## To do
Each line of the data is to be output verbatim, with the images removed.

## Stored data
"""

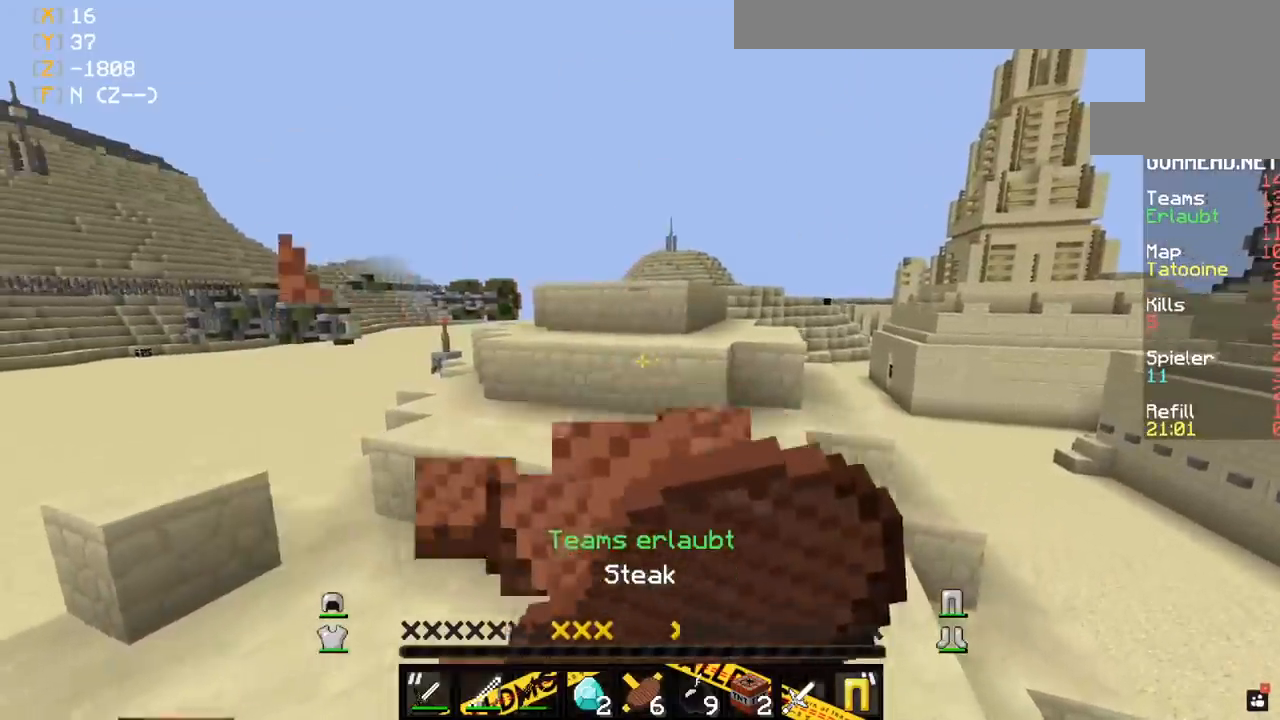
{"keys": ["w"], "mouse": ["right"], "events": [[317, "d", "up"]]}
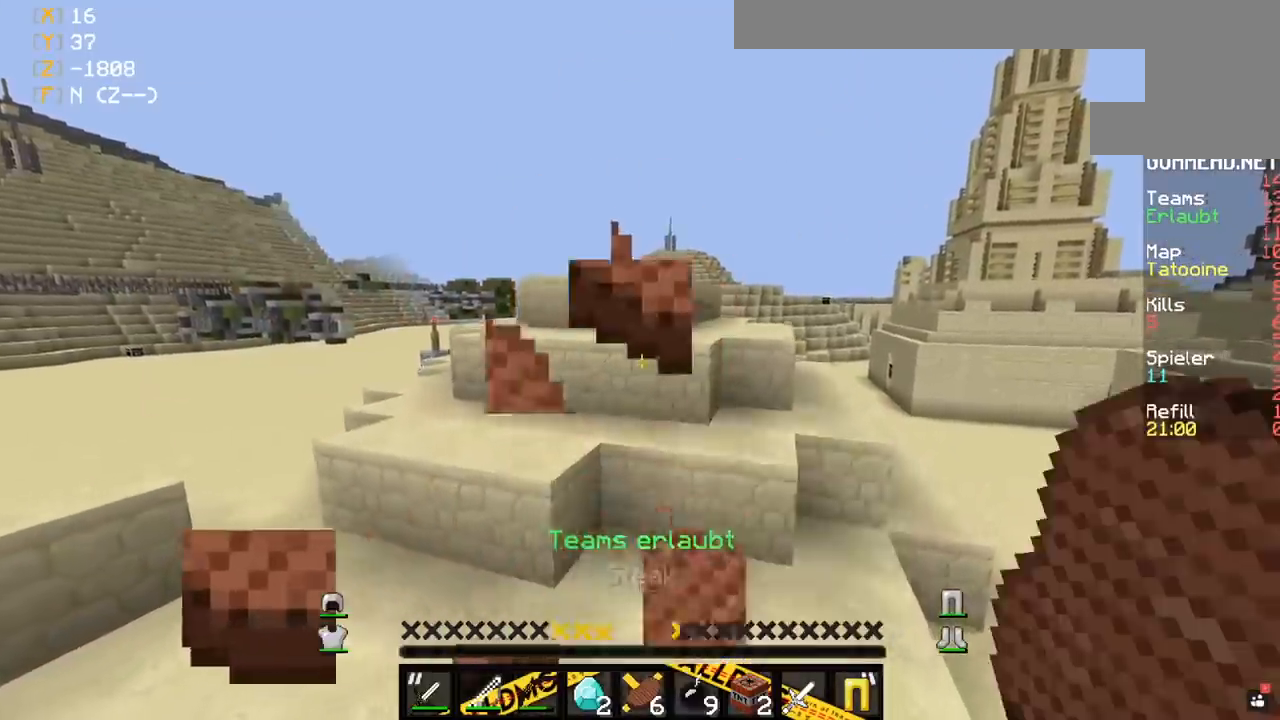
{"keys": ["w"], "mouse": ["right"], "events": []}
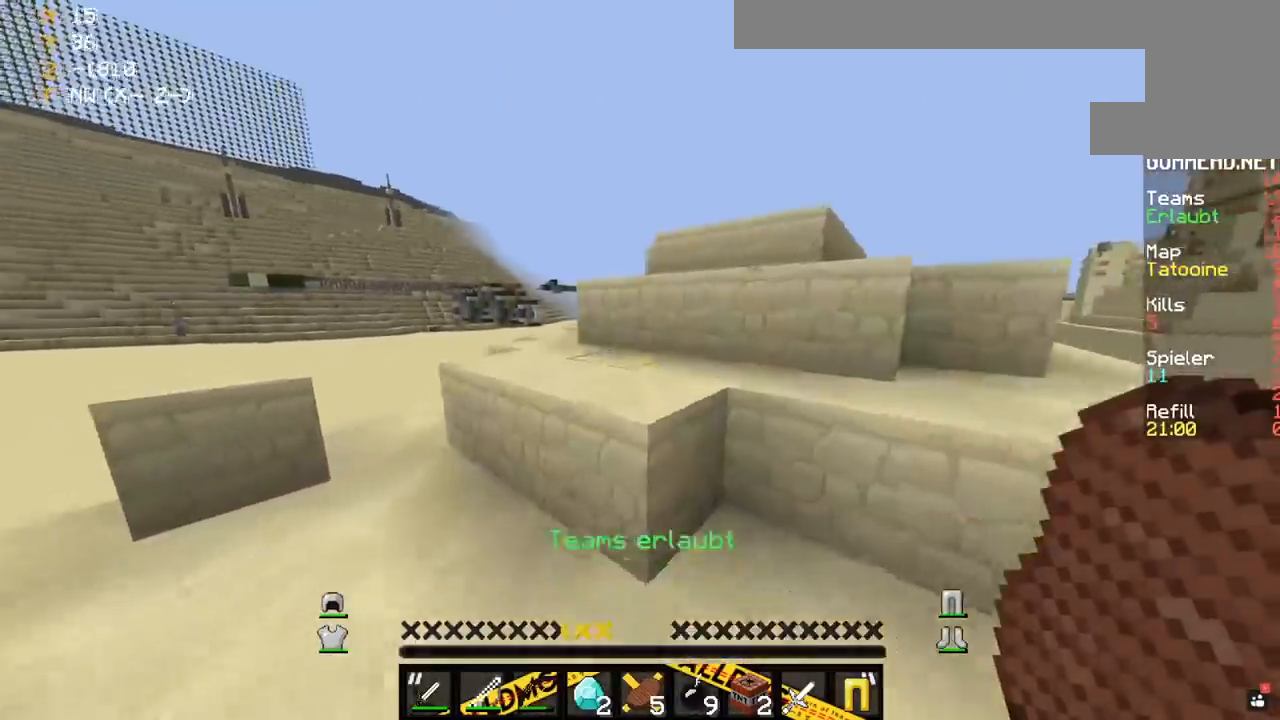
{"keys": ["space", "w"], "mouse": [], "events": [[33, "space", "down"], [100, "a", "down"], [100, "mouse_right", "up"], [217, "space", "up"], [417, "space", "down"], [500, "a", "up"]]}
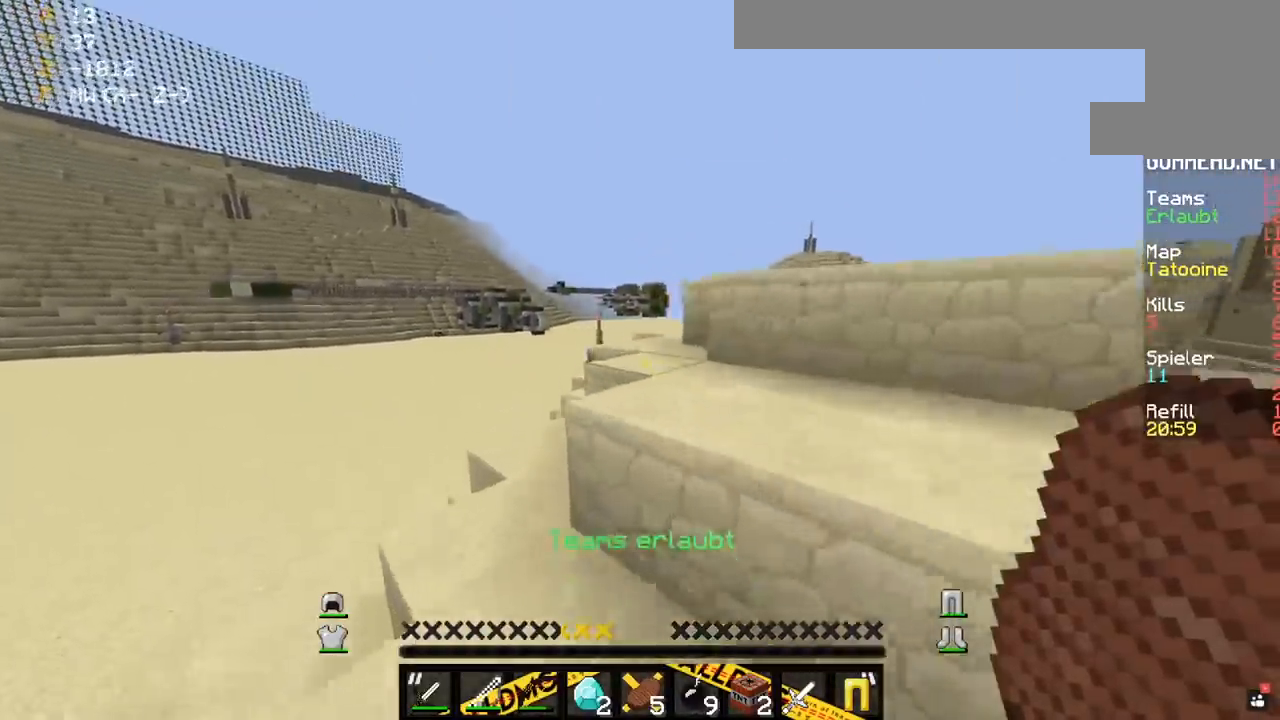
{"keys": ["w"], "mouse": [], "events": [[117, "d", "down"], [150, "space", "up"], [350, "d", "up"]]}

"""

## Task response
{"keys": ["w"], "mouse": ["right"], "events": [[317, "d", "up"]]}
{"keys": ["w"], "mouse": ["right"], "events": []}
{"keys": ["space", "w"], "mouse": [], "events": [[33, "space", "down"], [100, "a", "down"], [100, "mouse_right", "up"], [217, "space", "up"], [417, "space", "down"], [500, "a", "up"]]}
{"keys": ["w"], "mouse": [], "events": [[117, "d", "down"], [150, "space", "up"], [350, "d", "up"]]}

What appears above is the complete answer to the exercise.